SET EXERCISE
Please copy out, unchanged, the lines of the listing from the line with "scientific name: Crotalus atrox" to the line with "family: Orchidaceae", both included, and nothing else.

(Dataset records)
╔══
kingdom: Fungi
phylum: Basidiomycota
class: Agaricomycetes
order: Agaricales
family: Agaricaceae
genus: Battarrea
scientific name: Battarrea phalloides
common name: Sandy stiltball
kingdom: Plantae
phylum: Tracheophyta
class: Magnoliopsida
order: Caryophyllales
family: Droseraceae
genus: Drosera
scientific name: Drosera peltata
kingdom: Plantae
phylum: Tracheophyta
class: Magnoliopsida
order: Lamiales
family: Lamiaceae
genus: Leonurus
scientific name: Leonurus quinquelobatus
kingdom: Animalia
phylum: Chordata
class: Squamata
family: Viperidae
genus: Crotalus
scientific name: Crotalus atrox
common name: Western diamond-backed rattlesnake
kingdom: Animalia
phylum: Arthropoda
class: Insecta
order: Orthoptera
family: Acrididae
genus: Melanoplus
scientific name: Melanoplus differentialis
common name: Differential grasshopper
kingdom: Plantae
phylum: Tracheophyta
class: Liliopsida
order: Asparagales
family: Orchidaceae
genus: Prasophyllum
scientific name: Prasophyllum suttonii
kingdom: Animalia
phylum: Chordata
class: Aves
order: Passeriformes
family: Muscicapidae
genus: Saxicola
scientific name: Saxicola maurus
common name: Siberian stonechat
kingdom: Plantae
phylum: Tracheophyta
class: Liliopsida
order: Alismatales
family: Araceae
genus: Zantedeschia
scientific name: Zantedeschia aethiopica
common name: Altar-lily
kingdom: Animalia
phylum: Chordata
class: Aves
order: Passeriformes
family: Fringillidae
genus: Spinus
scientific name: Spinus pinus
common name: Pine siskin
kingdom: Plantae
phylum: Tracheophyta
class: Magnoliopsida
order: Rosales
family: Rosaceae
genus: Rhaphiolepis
╚══
RIGHT ANSWER
scientific name: Crotalus atrox
common name: Western diamond-backed rattlesnake
kingdom: Animalia
phylum: Arthropoda
class: Insecta
order: Orthoptera
family: Acrididae
genus: Melanoplus
scientific name: Melanoplus differentialis
common name: Differential grasshopper
kingdom: Plantae
phylum: Tracheophyta
class: Liliopsida
order: Asparagales
family: Orchidaceae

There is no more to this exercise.